## WHAT YOU ARE ASKED TO DO
Answer these from the conference abstract on the online parenting intervention:
1. On what date and in which room was the presentation scheduled?
2. How many sessions did the online parenting program include?
3. What was the only predictor of fathers' ineffective parenting at post-intervention?

## EXTRACT PROVIDED
Abstract: Predicting Success in an Online Parenting Intervention: The Role of Child, Parent, and Family Factors (Society for Prevention Research 21st Annual Meeting)

498 Predicting Success in an Online Parenting Intervention: The Role of Child, Parent, and Family Factors

Schedule:
Friday, May 31, 2013
Seacliff B (Hyatt Regency San Francisco)
* noted as presenting author
Matthew R. Sanders, PhD, Professor of Clinical Psychology, University of Queensland, Brisbane, Australia
Cassandra Dittman, PhD, Curriculum Development Leader, University of Queensland, Brisbane, Australia
The present study involved an examination of the extent to which child, parent, family, and program-related factors predicted child behavior and parenting outcomes following participation in an 8-session parenting program delivered online. Participants were mothers and fathers of 97 children aged between three and eight years displaying elevated levels of disruptive behavior problems. For both mothers and fathers, child behavior outcomes at post-intervention were predicted by the number of sessions of the intervention completed by the family. For mother reports, post-intervention effects on child behavior were also predicted by the quality of the mother-child relationship at baseline; for father reports, baseline child behavior severity was an additional predictor of child behavior outcomes. Program effects on mothers’ ineffective parenting at post-intervention was predicted by session completion and pre-intervention levels of ineffective parenting, while the only predictor of outcomes on fathers’ ineffective parenting at post-intervention was pre-intervention levels of ineffective parenting. Socioeconomic risk, parental adjustment, and father participation in the intervention were not significant predictors of mother- or father-reported treatment outcomes. The implications of the findings for the provision of online parenting support are discussed.

## PROVIDED DATA
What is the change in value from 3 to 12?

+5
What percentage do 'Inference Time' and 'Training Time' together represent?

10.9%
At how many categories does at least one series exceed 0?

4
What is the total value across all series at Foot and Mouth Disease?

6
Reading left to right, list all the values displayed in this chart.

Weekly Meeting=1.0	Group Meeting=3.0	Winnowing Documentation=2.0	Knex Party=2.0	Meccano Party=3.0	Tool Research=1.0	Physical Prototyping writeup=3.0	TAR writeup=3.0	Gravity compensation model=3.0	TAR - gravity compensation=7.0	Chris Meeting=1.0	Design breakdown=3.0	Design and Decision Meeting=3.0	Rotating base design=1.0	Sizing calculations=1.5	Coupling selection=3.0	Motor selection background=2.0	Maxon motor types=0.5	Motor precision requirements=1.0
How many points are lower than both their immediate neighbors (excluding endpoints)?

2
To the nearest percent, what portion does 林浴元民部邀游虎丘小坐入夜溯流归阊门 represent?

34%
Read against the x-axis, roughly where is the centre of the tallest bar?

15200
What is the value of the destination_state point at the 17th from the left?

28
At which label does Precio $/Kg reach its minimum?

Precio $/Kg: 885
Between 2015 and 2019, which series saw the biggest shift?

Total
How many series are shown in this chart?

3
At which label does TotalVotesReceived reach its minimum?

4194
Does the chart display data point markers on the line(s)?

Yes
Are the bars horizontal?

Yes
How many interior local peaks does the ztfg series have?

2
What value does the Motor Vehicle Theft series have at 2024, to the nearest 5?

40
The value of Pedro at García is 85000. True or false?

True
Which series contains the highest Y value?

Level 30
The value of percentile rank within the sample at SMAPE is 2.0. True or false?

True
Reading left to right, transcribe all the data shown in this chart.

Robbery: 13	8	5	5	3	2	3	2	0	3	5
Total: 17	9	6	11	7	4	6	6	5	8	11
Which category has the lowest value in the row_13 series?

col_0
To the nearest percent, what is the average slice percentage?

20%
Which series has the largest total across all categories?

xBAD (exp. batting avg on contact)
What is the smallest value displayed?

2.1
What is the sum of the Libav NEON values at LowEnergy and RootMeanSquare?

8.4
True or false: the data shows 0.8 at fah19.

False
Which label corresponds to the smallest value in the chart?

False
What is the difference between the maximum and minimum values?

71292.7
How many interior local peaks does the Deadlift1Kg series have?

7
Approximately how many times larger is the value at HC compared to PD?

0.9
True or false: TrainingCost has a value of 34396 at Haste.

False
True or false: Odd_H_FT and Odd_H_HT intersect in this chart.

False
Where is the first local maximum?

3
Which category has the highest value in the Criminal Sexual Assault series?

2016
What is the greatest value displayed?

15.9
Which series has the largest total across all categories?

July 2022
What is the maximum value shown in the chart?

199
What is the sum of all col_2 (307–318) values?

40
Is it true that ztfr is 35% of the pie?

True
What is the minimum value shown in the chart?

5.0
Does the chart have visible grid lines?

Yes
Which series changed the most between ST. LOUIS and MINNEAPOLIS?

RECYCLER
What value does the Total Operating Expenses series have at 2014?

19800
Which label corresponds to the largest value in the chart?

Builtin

## WORKED SOLUTION
1. Friday, May 31, 2013, in Seacliff B (Hyatt Regency San Francisco).
2. Eight sessions.
3. Pre-intervention levels of ineffective parenting.